__出題 1__. 本文で、ミレニアル世代が「殺した」とされている業界をすべて挙げよ。

__読解文__.
::::::
ヴァンアントワペン ドナルド牧師
Unfinished Community
2024年7月7日
マルコによる福音書6:1-13
皆さんご存知かどうかわかりませんが、私はミレニアル世代です。1984年生まれの私は、よく悪口を言われる世代、ミレニアル世代の一員なのです。
もちろん、ある世代の一員であることは恥ずべきことではないのですが、経済に関する英語のニュース記事を読んだことがある人はミレニアル世代が世の中にどのように見られているかをご存知ではないのでしょうか?ミレニアル世代はダイヤモンド業界を殺し、ミレニアル世代はゴルフ業界を殺し、ミレニアル世代はアメリカのワイン業界を殺した。実際、私は最近、「ミレニアル世代は食べるのか」という2016年に書かれた記事を見つけました。その記事は、経済データが示すように、私たちの世代は他の世代よりも外食が圧倒的に少なく、どういうわけか食料品への支出も前の世代よりもかなり少ないということを連ねていました。
::::::
__資料__.

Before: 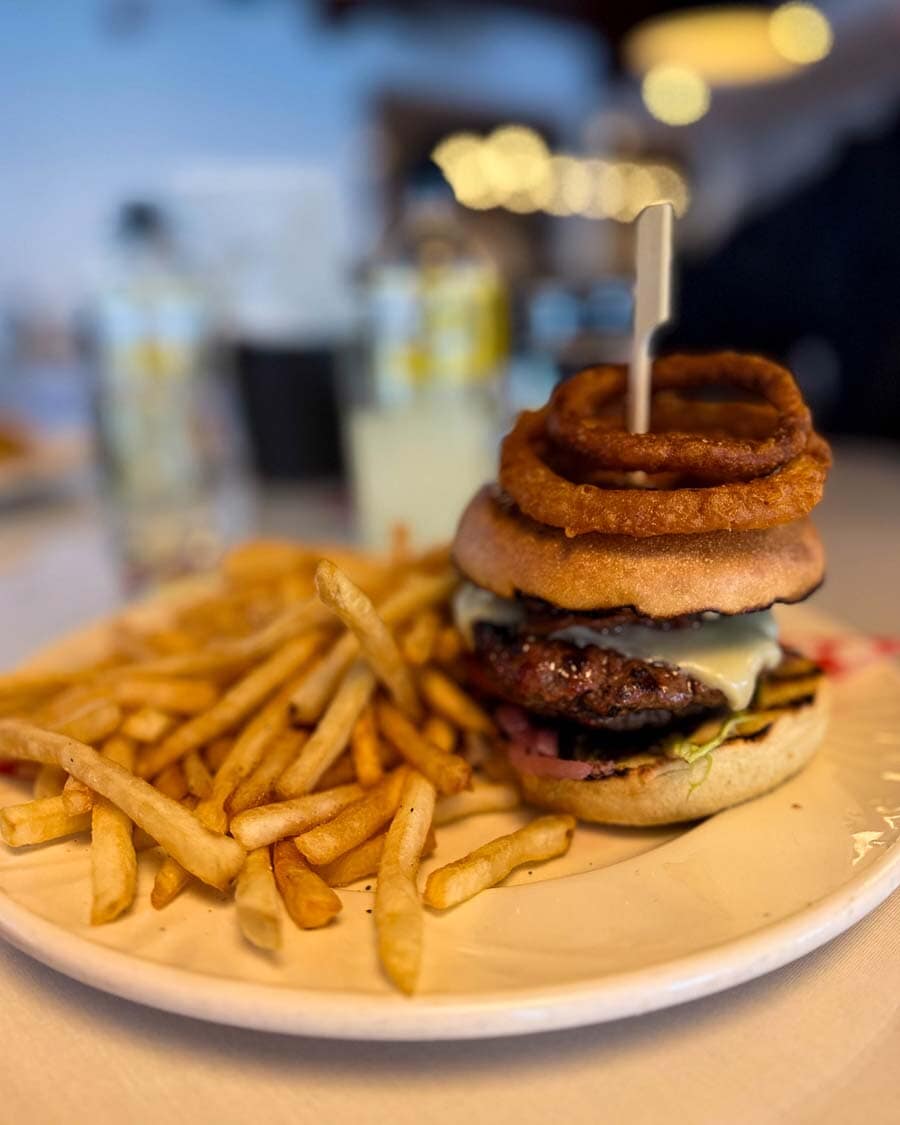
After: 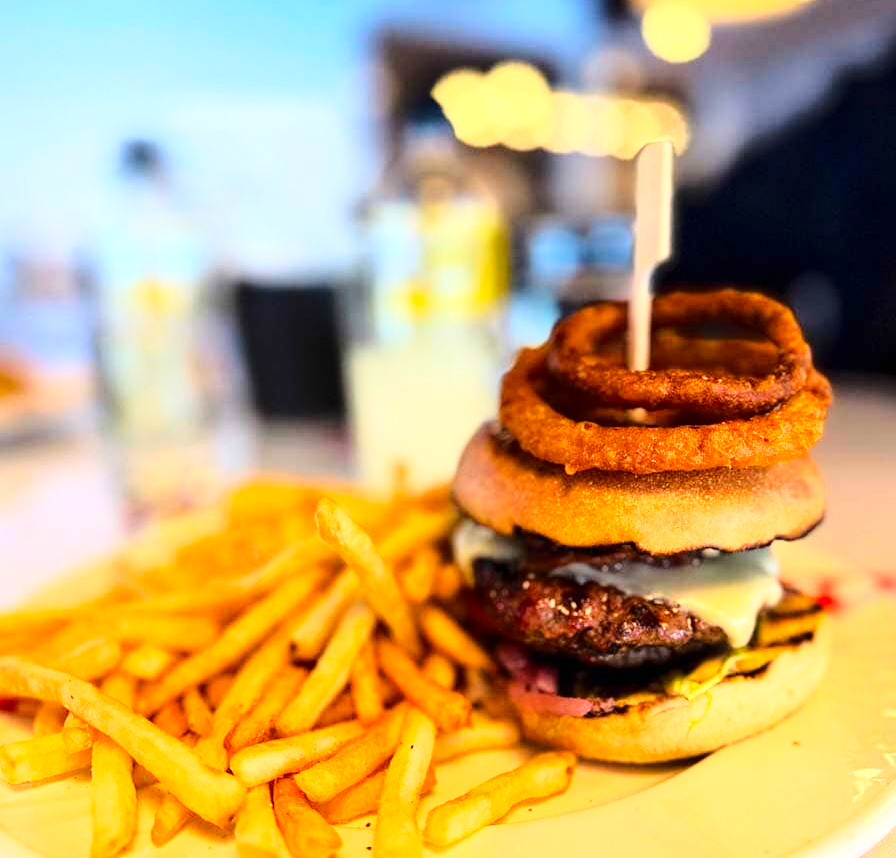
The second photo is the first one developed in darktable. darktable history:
exposure: exposure 0.569 EV, compensate highlight preservation false
crop: top 5.606%, bottom 18.097%
contrast brightness saturation: contrast 0.075, saturation 0.196
base curve: curves: ch0 [(0, 0) (0.028, 0.03) (0.121, 0.232) (0.46, 0.748) (0.859, 0.968) (1, 1)]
::::::
__出題 2__. 記録の冒頭から「contrast brightness saturation: contrast」を含む行まで、両端を含めてそのまま書き写せ。画像は答えに含めないこと。

__解答 1__. ダイヤモンド業界、ゴルフ業界、アメリカのワイン業界

__解答 2__.
Before: 
After: 
The second photo is the first one developed in darktable. darktable history:
exposure: exposure 0.569 EV, compensate highlight preservation false
crop: top 5.606%, bottom 18.097%
contrast brightness saturation: contrast 0.075, saturation 0.196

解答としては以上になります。